La professeure Turnbull a rappelé que le chef conservateur avait réussi à obtenir le soutien de ceux en faveur du convoi.

«Il ne l'approuve pas ouvertement, mais il se présente comme suffisamment proche du projet pour que ces personnes viennent le soutenir», a-t-elle ajouté.

M. Poilievre s'attaque également aux libéraux sur les questions d'accessibilité financière et de criminalité, a-t-elle souligné, et le parti souhaite probablement qu'il maintienne son message.

Gerry Ritz, ancien ministre fédéral conservateur de l'Agriculture, a convenu que M. Poilievre a «d'autres chats à fouetter».

«Où est le ministre? Vous savez, où est Heath MacDonald (ministre de l'Agriculture)?

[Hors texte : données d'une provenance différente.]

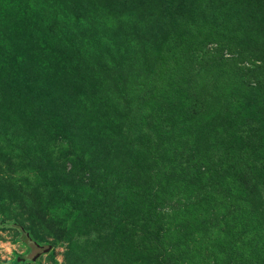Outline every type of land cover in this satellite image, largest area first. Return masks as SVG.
Segmentation results:
<instances>
[{"label":"rangeland","instance_id":"obj_1","mask_svg":"<svg viewBox=\"0 0 264 264\" xmlns=\"http://www.w3.org/2000/svg\"><path fill=\"white\" fill-rule=\"evenodd\" d=\"M0 264H264V0H0Z\"/></svg>","mask_w":264,"mask_h":264},{"label":"water","instance_id":"obj_2","mask_svg":"<svg viewBox=\"0 0 264 264\" xmlns=\"http://www.w3.org/2000/svg\"><path fill=\"white\" fill-rule=\"evenodd\" d=\"M47 251V250H46Z\"/></svg>","mask_w":264,"mask_h":264}]
</instances>
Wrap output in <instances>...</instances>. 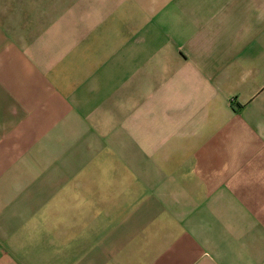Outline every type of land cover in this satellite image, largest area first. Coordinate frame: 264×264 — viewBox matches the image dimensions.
Listing matches in <instances>:
<instances>
[{"label":"crops","instance_id":"crops-1","mask_svg":"<svg viewBox=\"0 0 264 264\" xmlns=\"http://www.w3.org/2000/svg\"><path fill=\"white\" fill-rule=\"evenodd\" d=\"M0 264H264V0H0Z\"/></svg>","mask_w":264,"mask_h":264}]
</instances>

Il devrait être au premier plan et dire: oui, il y a une justification pour cela», a affirmé M. Ritz.

«Ils ne peuvent invoquer aucun élément de la Loi sur la santé des animaux qui autorise la brutalité à laquelle ils se sont livrés dans ce cas.»

M. Ritz, qui élevait autrefois des autruches dans sa ferme saskatchewanaise, a également affirmé qu'il n'était pas convaincu que le troupeau ait réellement contracté la grippe aviaire. «Je ne suis même pas certain que la grippe aviaire soit un facteur dans leur cas. Personne ne l'a prouvé», a-t-il déclaré.

Mme Pasitney a dit la même chose, mais la ferme elle-même n'a pas plaidé devant les tribunaux l'absence de grippe aviaire.

En fait, selon l'ACIA, la ferme a affirmé devant le tribunal que «des personnes associées aux sites infectés ont signalé avoir subi des tests sanguins et que des anticorps H5N1 ont été détectés».

«Bien qu'aucun cas grave n'ait été signalé aux autorités de santé publique, cette preuve apparente de transmission de l'autruche à l'humain est préoccupante et met en évidence le risque de retards dans l'élimination d'un troupeau infecté», a fait valoir l'ACIA.

La Cour suprême décidera bientôt si elle entendra l'affaire.

— Avec des informations de Brenna Owen à Edgewood, en Colombie-Britannique.